__Excerpted passage__

········

We’re also entranced by Sandy Longhorn
’s Midwestern magical realism and the landscapes she navigates – dens and alleys with a coyote; the human body with a yellow jacket and her venom. Ms Longhorn’s poem “The Nature of Conflict,” starting out soft-spoken as fleece, perfectly captures a kind of conflict that can arise even from love. I am drawn to Sandy’s tone over and over again; there is something about it that speaks to and comforts me. Sandy also shared with us a graceful interview with Nicelle Davis.
We love Pamela Porter
’s stunning poetry and her honest, poignant interview. JP Reese wrote of her work: Porter writes a kind of startling, unique, yet firmly grounded poetry that had me saying "Yes!" aloud as I
read through each gem. Hers is poetry of the first order that gets under the skin and won't let go with a grace formed by the poet's observations of nature and human nature. I don't know how anyone could read Porter's work without coming away moved by her depth and charity.
We’ve also had a couple of themes that deserve attention: the poets laureate and the translations.
Each month earlier this year, we published a US state laureate. It was great working with so many of the wonderful poets whom the states have chosen as a representative for poetry. Two of these poets
published in the last year stick out in my mind: JoAnn Balingit
and Peggy Shumaker
. Both of these top-notch poets shared not only beautiful, stunning poems with us, but also very honest, engaging interviews. I’m honored to have had the opportunity to work with them and with all of the poets laureate we published from all over the US.

········

__Exercise prompt__
Copy out the entire passage on the featured poets word for word, without changing anything.

__Data for review__
········

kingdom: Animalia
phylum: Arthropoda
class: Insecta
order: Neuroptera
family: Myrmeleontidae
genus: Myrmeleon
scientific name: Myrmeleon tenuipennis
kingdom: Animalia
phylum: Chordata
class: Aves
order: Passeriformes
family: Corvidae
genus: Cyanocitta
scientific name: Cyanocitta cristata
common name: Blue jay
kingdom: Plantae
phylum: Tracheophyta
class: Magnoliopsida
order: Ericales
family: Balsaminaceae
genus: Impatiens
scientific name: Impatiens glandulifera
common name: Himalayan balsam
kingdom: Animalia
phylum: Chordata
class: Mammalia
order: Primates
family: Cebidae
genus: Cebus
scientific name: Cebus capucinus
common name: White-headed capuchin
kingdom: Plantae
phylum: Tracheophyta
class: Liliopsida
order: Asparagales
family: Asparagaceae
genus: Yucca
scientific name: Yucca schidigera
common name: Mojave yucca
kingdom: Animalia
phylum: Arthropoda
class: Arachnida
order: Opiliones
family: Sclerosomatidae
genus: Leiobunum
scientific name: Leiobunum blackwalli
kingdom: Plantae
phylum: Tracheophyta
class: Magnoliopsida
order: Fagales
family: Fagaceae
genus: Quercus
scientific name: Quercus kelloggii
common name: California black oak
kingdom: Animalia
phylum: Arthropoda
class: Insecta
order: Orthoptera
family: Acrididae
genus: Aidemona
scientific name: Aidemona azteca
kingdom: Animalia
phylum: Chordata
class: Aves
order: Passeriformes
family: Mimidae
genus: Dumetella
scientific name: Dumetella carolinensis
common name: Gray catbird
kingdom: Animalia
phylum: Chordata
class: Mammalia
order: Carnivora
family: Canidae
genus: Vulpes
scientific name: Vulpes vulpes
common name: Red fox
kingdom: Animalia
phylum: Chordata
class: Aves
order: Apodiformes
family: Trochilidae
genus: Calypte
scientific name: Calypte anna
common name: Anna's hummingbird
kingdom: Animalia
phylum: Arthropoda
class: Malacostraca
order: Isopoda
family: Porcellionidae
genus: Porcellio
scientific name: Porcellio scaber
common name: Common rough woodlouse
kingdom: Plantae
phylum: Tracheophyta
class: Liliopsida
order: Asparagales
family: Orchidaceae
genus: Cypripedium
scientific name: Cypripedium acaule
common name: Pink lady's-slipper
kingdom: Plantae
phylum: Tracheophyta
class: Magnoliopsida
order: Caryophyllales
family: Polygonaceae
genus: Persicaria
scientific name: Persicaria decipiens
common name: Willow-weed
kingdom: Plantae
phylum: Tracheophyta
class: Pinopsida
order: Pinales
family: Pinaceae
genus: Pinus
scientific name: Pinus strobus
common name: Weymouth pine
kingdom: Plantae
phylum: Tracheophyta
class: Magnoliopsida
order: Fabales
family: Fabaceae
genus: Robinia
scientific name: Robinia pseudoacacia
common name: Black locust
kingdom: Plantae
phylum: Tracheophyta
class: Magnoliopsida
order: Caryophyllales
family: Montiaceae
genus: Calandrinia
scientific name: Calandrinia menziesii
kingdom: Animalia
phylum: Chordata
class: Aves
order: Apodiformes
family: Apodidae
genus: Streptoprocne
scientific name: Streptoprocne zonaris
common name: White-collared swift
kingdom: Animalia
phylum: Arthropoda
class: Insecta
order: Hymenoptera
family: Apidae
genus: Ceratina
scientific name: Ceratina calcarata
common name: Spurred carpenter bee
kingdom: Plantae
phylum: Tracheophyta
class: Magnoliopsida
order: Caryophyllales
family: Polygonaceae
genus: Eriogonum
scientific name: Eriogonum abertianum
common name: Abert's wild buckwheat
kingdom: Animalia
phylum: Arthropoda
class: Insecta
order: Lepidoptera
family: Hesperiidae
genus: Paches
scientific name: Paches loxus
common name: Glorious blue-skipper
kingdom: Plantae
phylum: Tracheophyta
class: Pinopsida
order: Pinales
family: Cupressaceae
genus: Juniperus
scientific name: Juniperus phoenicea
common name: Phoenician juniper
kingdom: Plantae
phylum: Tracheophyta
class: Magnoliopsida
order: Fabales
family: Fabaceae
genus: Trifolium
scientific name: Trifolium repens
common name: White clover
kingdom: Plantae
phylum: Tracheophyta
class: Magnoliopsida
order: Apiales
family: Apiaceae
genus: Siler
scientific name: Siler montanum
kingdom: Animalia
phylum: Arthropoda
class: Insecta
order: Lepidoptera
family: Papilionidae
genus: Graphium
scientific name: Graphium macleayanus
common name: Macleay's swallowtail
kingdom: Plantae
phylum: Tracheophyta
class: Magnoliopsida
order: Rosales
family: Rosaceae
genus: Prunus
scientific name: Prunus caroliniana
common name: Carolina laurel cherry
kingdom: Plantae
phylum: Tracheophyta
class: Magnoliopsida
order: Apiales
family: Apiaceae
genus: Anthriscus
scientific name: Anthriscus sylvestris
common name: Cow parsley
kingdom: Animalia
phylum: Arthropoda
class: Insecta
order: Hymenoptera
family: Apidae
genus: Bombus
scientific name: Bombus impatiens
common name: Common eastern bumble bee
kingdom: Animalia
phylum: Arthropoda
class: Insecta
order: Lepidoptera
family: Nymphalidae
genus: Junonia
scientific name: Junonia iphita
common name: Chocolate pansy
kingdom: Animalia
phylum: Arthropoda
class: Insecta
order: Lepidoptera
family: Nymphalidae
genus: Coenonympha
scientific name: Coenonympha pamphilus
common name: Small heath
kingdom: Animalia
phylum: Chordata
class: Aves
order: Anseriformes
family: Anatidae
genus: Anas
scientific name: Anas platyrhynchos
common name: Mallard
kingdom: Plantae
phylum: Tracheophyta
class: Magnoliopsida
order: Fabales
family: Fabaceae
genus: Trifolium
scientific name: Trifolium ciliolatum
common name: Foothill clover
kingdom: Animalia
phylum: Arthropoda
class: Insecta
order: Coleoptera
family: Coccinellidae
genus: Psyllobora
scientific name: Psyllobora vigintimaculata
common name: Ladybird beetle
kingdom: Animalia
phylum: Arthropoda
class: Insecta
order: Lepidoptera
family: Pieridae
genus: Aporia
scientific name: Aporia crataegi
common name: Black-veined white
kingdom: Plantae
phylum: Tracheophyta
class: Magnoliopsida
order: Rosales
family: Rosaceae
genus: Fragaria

········

__Result for this exercise__
We’re also entranced by Sandy Longhorn
’s Midwestern magical realism and the landscapes she navigates – dens and alleys with a coyote; the human body with a yellow jacket and her venom. Ms Longhorn’s poem “The Nature of Conflict,” starting out soft-spoken as fleece, perfectly captures a kind of conflict that can arise even from love. I am drawn to Sandy’s tone over and over again; there is something about it that speaks to and comforts me. Sandy also shared with us a graceful interview with Nicelle Davis.
We love Pamela Porter
’s stunning poetry and her honest, poignant interview. JP Reese wrote of her work: Porter writes a kind of startling, unique, yet firmly grounded poetry that had me saying "Yes!" aloud as I
read through each gem. Hers is poetry of the first order that gets under the skin and won't let go with a grace formed by the poet's observations of nature and human nature. I don't know how anyone could read Porter's work without coming away moved by her depth and charity.
We’ve also had a couple of themes that deserve attention: the poets laureate and the translations.
Each month earlier this year, we published a US state laureate. It was great working with so many of the wonderful poets whom the states have chosen as a representative for poetry. Two of these poets
published in the last year stick out in my mind: JoAnn Balingit
and Peggy Shumaker
. Both of these top-notch poets shared not only beautiful, stunning poems with us, but also very honest, engaging interviews. I’m honored to have had the opportunity to work with them and with all of the poets laureate we published from all over the US.